This is a Greasemonkey script to index visited websites with the YaCy P2P search engine. It has the advantage over YaCy's proxy server that it can index pages with cookies, pages which use HTTPS encryption, and (in many cases) pages with query strings, without leaking private data. It can also crawl visited pages with a depth other than 0 (something YaCy's proxy does not support).
First off, if you haven't installed YaCy, you should do that first.
You should also install Greasemonkey in Firefox, or a compatible add-on depending on your browser.
Finally, just view the yacy_indexer.user.js file in GitHub and click the "Raw" link. Greasemonkey should prompt you to install the script.
If you want to use the default settings (crawl depth 1), you're done! Otherwise, see the next section.
If you'd like to customize the settings, perform the Basic Installation above, and then use the Edit User Script feature in your browser. In Firefox, this is Tools -> Greasemonkey -> Manage User Scripts -> YaCyIndexer -> Options -> Edit This User Script.
The following settings are customizable:
###var paramYaCyLocation = 'http://localhost:8090'; If your YaCy installation is on a different host or port from the default, change this setting.

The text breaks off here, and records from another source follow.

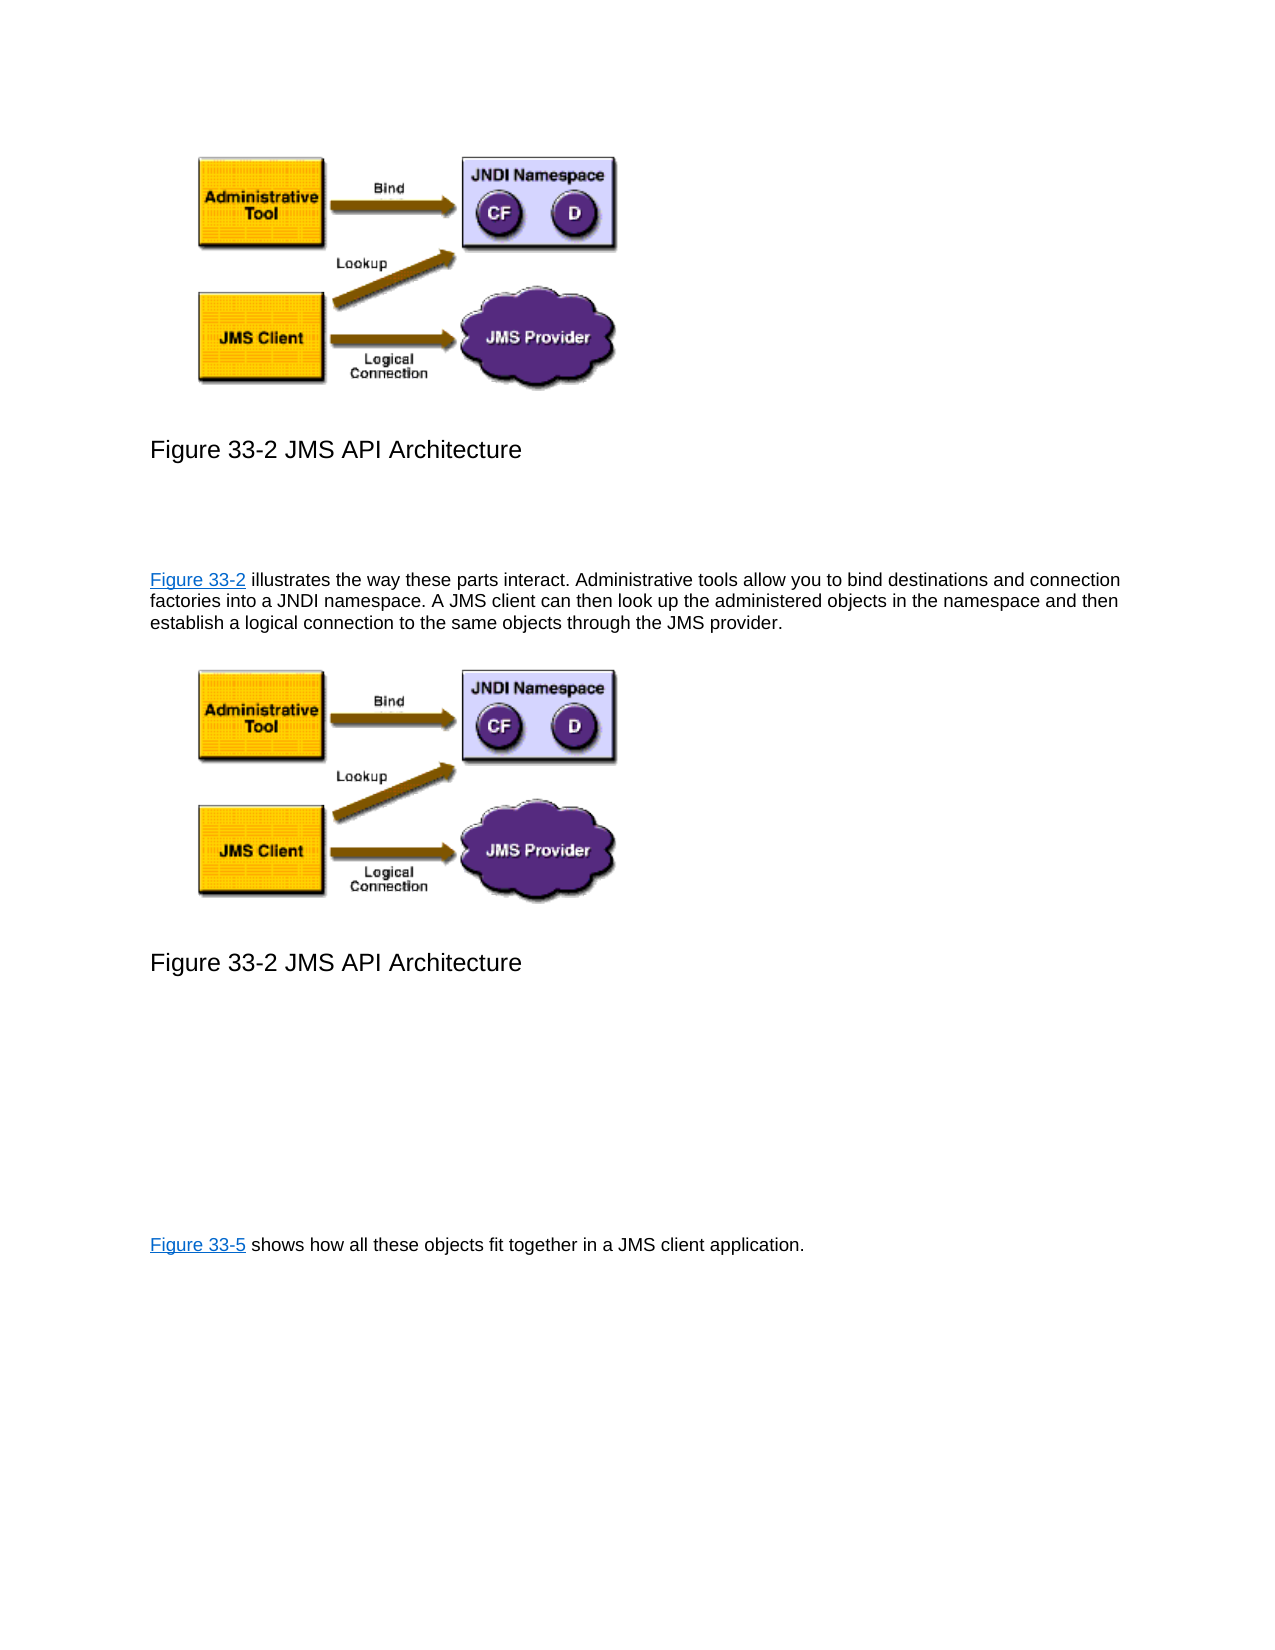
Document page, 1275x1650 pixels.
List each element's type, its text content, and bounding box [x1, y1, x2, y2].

picture [150, 150, 629, 402]
text Figure 33-5 shows how all these objects fit together in a JMS client application. [150, 1233, 1125, 1255]
picture [150, 662, 629, 915]
text Figure 33-2 JMS API Architecture [150, 435, 1125, 464]
text Figure 33-2 JMS API Architecture [150, 947, 1125, 976]
text Figure 33-2 illustrates the way these parts interact. Administrative tools allow you to bind destinations and connection factories into a JNDI namespace. A JMS client can then look up the administered objects in the namespace and then establish a logical connection to the same objects through the JMS provider. [150, 569, 1125, 633]
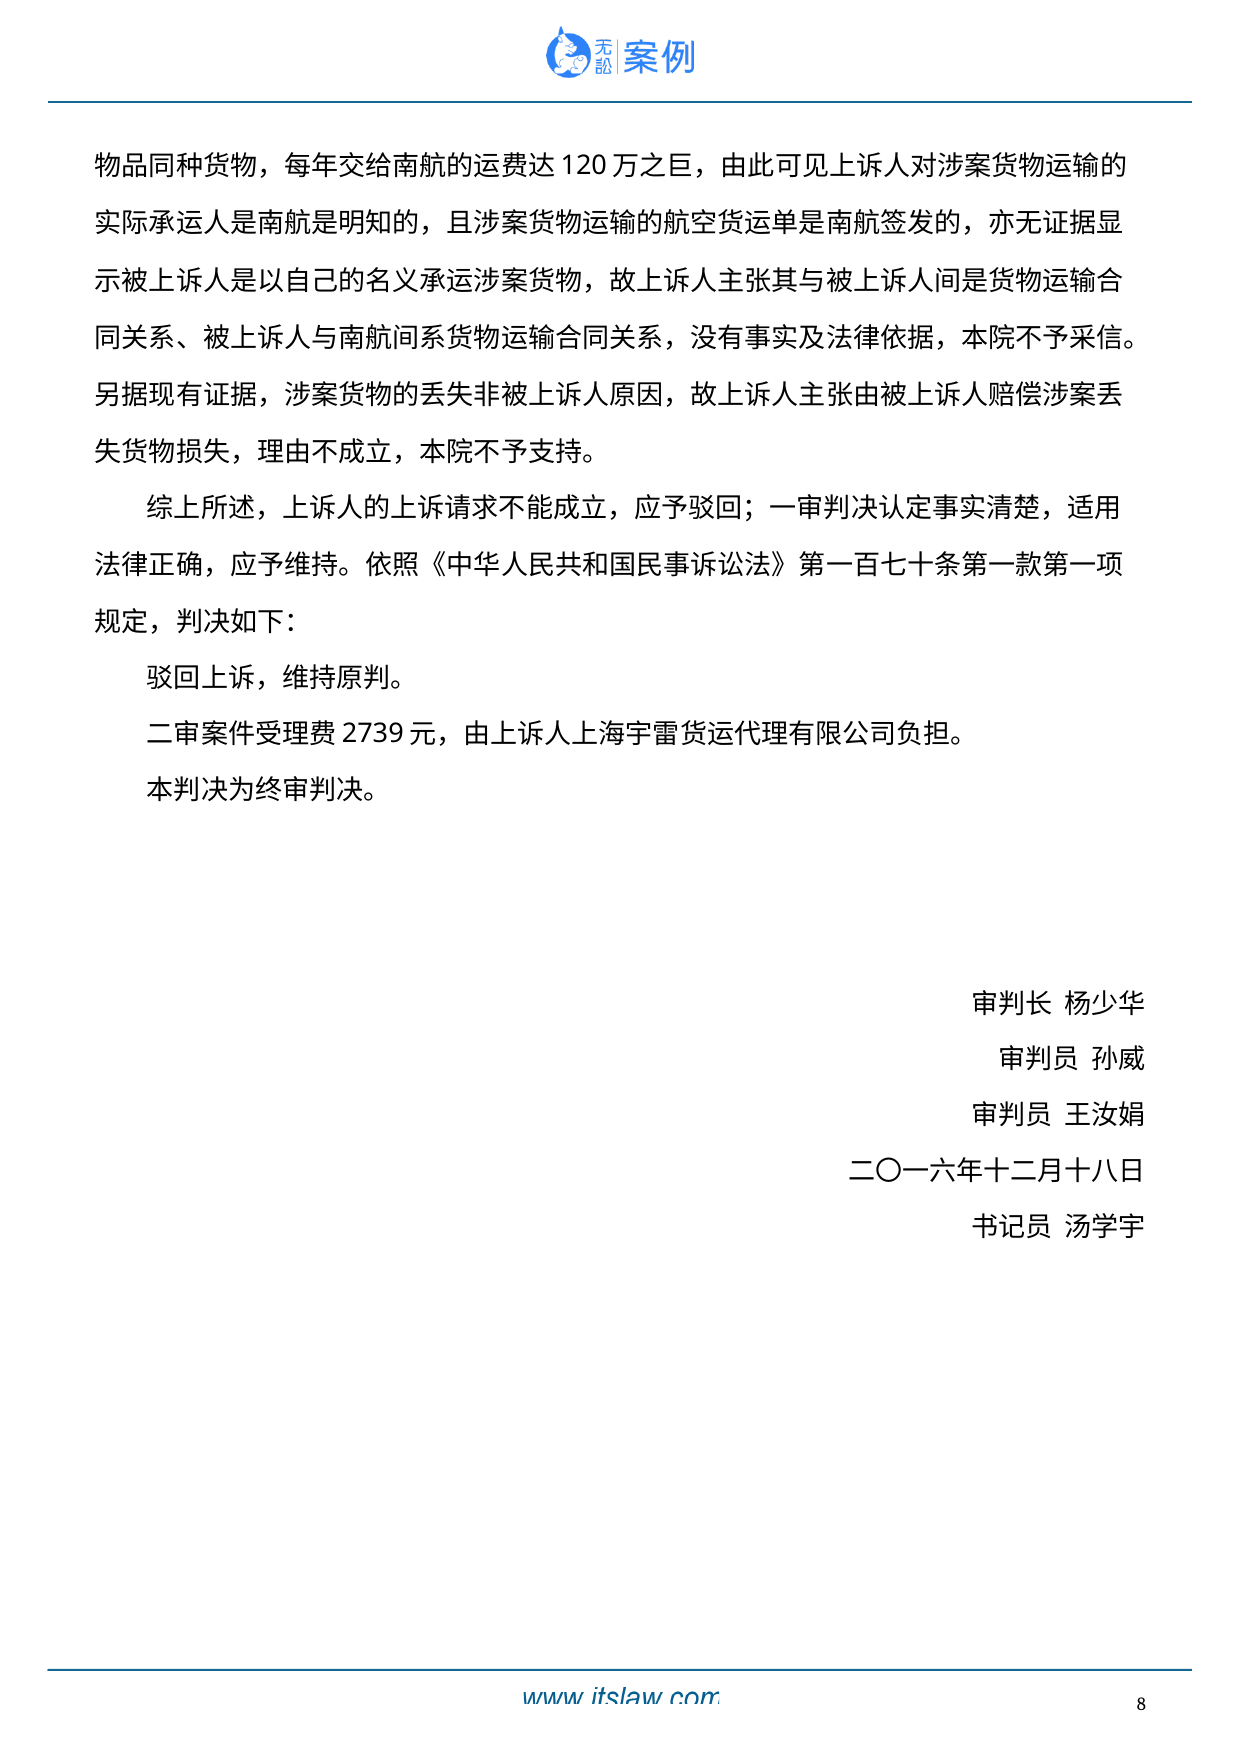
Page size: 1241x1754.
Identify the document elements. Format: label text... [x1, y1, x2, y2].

text 驳回上诉，维持原判。 [94, 654, 1146, 698]
text 审判长 杨少华 [94, 979, 1146, 1023]
text 审判员 王汝娟 [94, 1091, 1146, 1135]
text 审判员 孙威 [94, 1035, 1146, 1079]
text 综上所述，上诉人的上诉请求不能成立，应予驳回；一审判决认定事实清楚，适用法律正确，应予维持。依照《中华人民共和国民事诉讼法》第一百七十条第一款第一项规定，判决如下： [94, 484, 1146, 642]
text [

###var paramEnableQueryString = false; Set this to true if you wish to index pages with a query string (something after a question mark in the URL). Note that this is a potential privacy leak. The default setting (false) will remove the query string before indexing pages to protect your privacy.
###var paramDepth = 1; This is the crawl depth for each page you visit. 0 will only index the visited page. Higher values will index deeper but use exponentially more bandwidth.
###var paramAgeNum = 7; and var paramAgeUnit = 'day'; These control how frequently YaCy will re-index content which was previously indexed.
###Other settings The other YaCy API arguments can be changed too, if you've read the YaCy API documentation.